同書はビジネススクールの教材にも使われるような専門的な内容が中心でした。日本で出版されたのは、ようやくIQに対してEQという言葉が定着したころで、AQはまだ一部の企業やビジネスマンに受け入れられ始めたばかり。それが、今や日々ストレスを感じる人のほうが圧倒的に多い状況になり、逆境を乗り切るためのAQの高さが社会全体で求められるようになっていると感じます。

――時代が「AQ」を求めるようになってきたわけですね。新刊ではAQを知り、高めるための第一歩として、ストレスにどれだけ耐えられるかという「ストレス・トレランス」に触れています。「小さなストレスをたくさん乗り越えることでそれが高められる」との指摘がありますが、具体的にはどういうことなのでしょう。
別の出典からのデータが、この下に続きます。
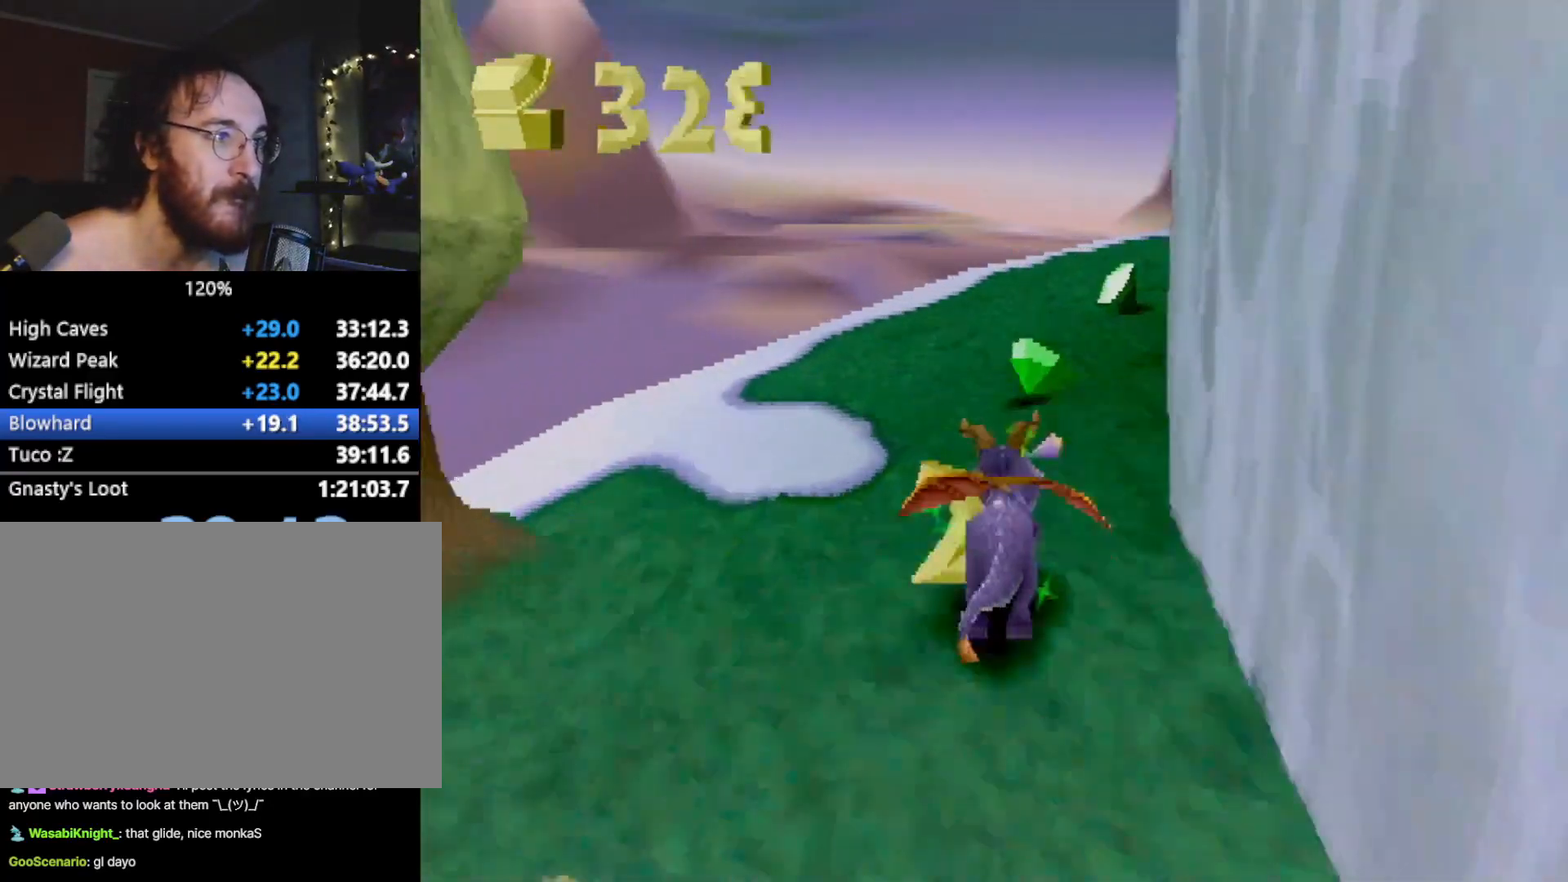
Gameplay with a controller (PlayStation layout); each line is a JSON object with the inputs held at the frame after it. "events" lists button and stick changes between this image and that frame as [ms after this image, input, new state], when the widget could be followed in between. Not read: L3 R3 right_stick.
{"buttons": ["CROSS", "SQUARE"], "left_stick": "right", "events": [[134, "left_stick", "center"], [417, "CROSS", "down"], [484, "left_stick", "right"]]}
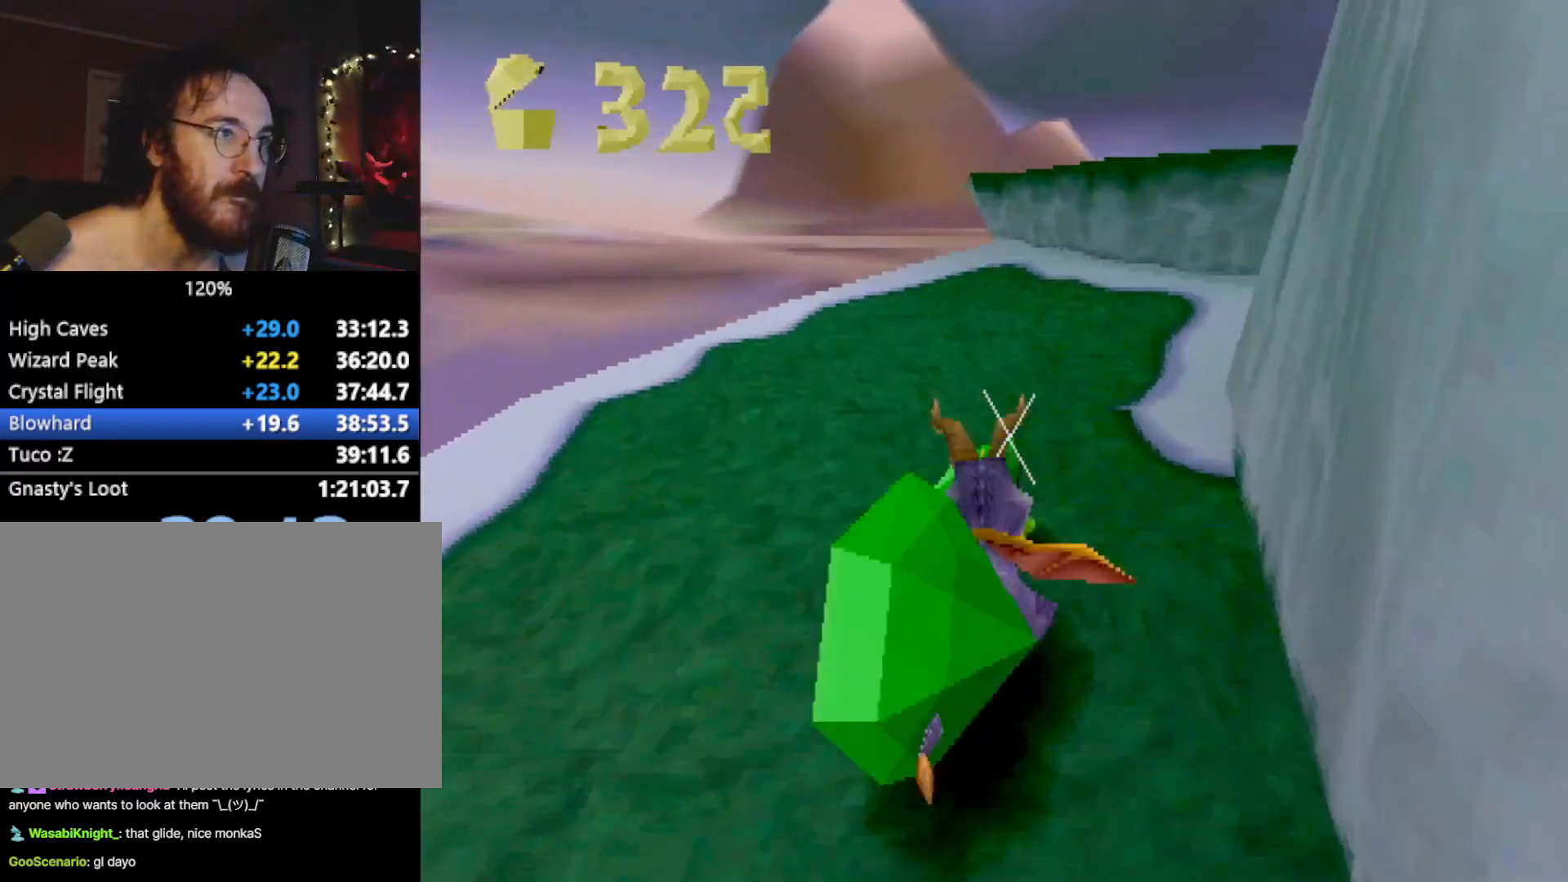
{"buttons": ["CROSS", "L2"], "left_stick": "up", "events": [[17, "CROSS", "up"], [133, "left_stick", "up"], [183, "SQUARE", "up"], [233, "CROSS", "down"], [267, "L2", "down"]]}
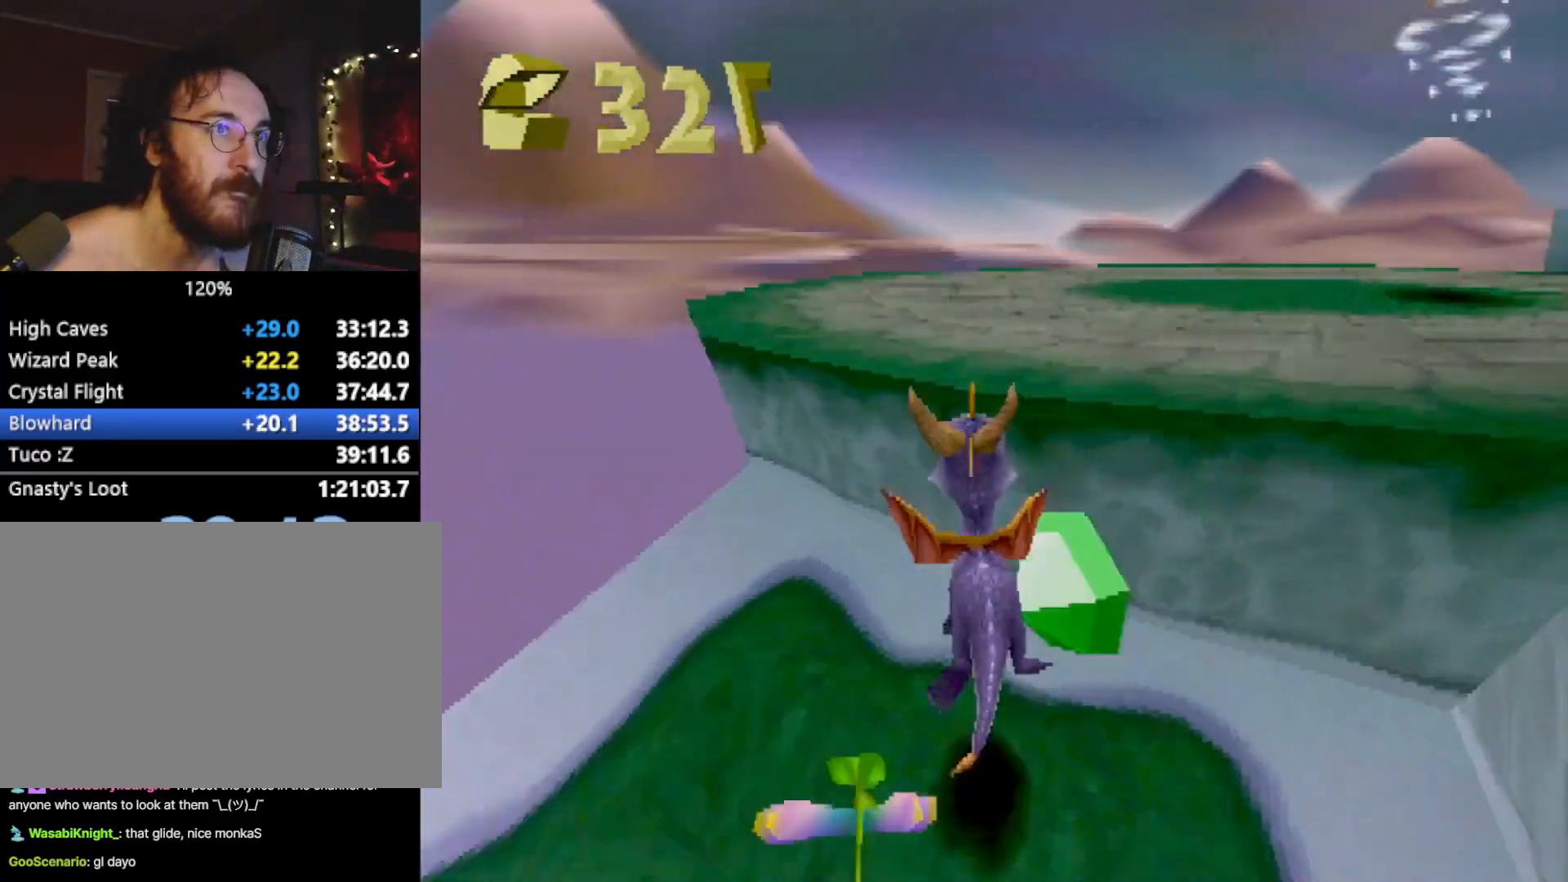
{"buttons": ["SQUARE"], "left_stick": "right", "events": [[50, "L2", "up"], [67, "CROSS", "up"], [67, "SQUARE", "down"], [151, "left_stick", "center"], [284, "left_stick", "right"]]}
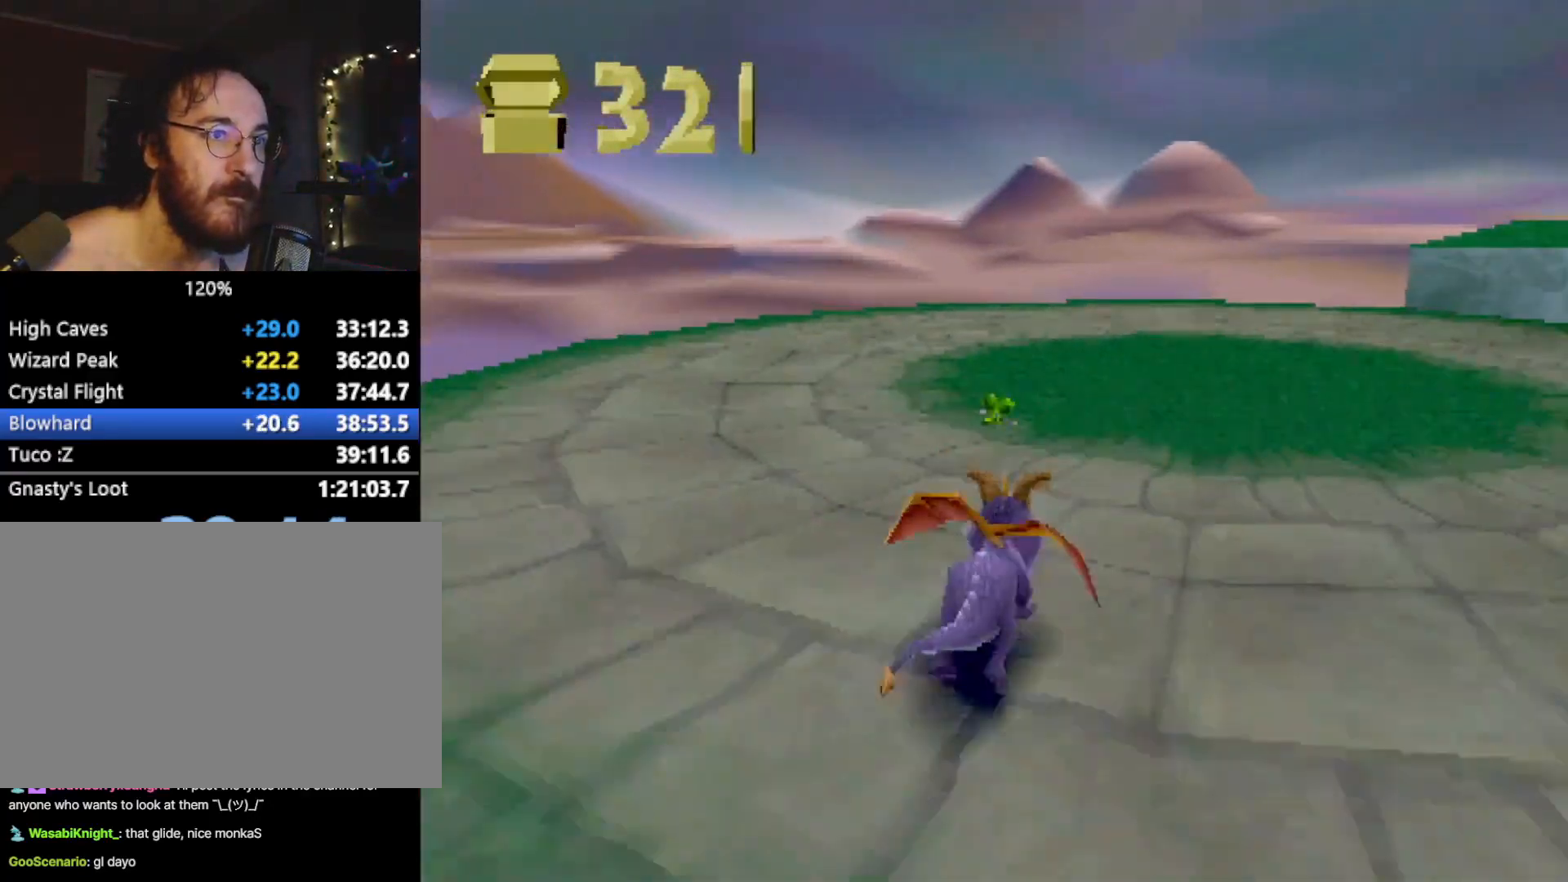
{"buttons": ["CROSS", "L2"], "left_stick": "down-right", "events": [[133, "left_stick", "center"], [217, "left_stick", "right"], [350, "SQUARE", "up"], [417, "CROSS", "down"], [417, "L2", "down"], [467, "left_stick", "down-right"]]}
新刊書では具体的な事例や図版でAQを高めるコツを紹介
 実は、子どものころの体験がとても大切なんですよ。特に成長する段階の母親と子どもの関係は重要です。
AQについて直接調べたものではないのですが、アメリカで母親と子どもに積み木遊びをさせて行動を観察する実験がありました。積み木を自由に子どもに積ませ、それを見ている母親がどのようにかかわりを持つのかを調べたのです。子どもはめちゃくちゃな積み方をしますから、側で見ている大人には、「そこに積んだら積み木が崩れる」と予測が立ちます。そこで母親が「そこに置いちゃ崩れちゃうからダメよ」と先回りしてしまうと、子どもは一生懸命積んだ積み木が崩れるという失敗を経験しない。つまりAQは育ちません。一方、子どもが失敗しても辛抱強く見守っていると、そのうちに子どもは積み木が崩れた悔しさや積み上げられない敗北感を感じ、「作り直さなきゃ」と思う。そのとき初めて母親が「ここにこの積み木を置いたから崩れちゃったんだよ。もう一度やってみよう」とアドバイスする。そうすると、子どもの中にAQが育っていくのです。

【かもめ編集部から】
 「転ばぬ先の杖」も、こと子育てに関しては過ぎたるは及ばざるごとし。振り返れば、私など、両親や学校の先生、ご近所のおじさんやおばさんから叱られるたびにめげて、受験や就職活動の失敗や失恋も幾度か。知らず知らずAQを高めに高めてきたということになるのでしょうか……。でも、逆境こそ力になる、ピンチはチャンスに変えられると思うと、勇気がわいてくるのは確かなこと。さて次回は具体的にAQを高める方法について、本の内容をほんの少し、教えてもらいます。

(構成:白田敦子)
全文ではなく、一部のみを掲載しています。